Le presentazioni includono i risultati conclusivi di sicurezza ed efficacia dello studio EVOLVE-MS-1 sulla molecola diroximel fumarato, nonché un’analisi che mette a confronto diroximel fumarato con ponesimod e teriflunomide; esiti riferiti dai pazienti (PRO) e un’analisi di matching sul test proprietario StratifyJCV per natalizumab; uno studio di valutazione del trattamento con dimetilfumarato per prevenire la prima manifestazione clinica della SM nelle persone colpite da sindrome radiologicamente isolata; e studi che valutano l’impatto di peginterferone beta-1 e interferone beta-1a su gravidanza, allattamento e sviluppo del feto.

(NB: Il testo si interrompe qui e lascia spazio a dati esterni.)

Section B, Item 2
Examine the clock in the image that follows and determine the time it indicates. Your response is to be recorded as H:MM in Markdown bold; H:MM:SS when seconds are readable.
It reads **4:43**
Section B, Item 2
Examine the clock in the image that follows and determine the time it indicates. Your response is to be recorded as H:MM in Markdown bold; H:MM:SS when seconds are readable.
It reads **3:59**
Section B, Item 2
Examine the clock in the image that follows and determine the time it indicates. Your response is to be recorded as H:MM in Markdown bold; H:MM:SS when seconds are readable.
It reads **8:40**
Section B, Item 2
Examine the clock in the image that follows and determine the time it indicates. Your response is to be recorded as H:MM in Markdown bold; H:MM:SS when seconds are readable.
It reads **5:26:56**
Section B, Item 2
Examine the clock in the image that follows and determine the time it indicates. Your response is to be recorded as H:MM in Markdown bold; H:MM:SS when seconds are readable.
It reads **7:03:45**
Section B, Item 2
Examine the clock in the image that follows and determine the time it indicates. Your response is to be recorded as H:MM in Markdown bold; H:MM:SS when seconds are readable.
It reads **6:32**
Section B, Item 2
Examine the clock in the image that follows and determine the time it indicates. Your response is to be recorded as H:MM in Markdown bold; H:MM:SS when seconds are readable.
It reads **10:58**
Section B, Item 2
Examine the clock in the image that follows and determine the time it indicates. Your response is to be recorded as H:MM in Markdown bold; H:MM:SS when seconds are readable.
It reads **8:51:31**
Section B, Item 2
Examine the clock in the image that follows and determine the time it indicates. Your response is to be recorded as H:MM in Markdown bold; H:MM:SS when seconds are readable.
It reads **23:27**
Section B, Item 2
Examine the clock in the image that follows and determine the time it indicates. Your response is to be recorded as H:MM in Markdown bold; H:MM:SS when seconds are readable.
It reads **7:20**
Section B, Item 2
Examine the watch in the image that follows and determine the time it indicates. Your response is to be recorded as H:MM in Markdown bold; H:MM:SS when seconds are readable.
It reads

“Le presentazioni in questa edizione del congresso ECTRIMS testimoniano l’impegno di Biogen nel portare avanti ricerche che abbiano un impatto significativo sulla vita delle persone che affrontano la SM. – commenta Giuseppe Banfi, Amministratore Delegato di Biogen Italia – Questi nuovi dati mettono a disposizione della comunità SM informazioni ulteriori e più approfondite sulla sicurezza e l’efficacia già comprovate del nostro portfolio terapeutico, così da sostenere le decisioni di trattamento per tutte le diverse fasi del percorso di malattia, dall’esordio fino a tappe importanti come la gravidanza”.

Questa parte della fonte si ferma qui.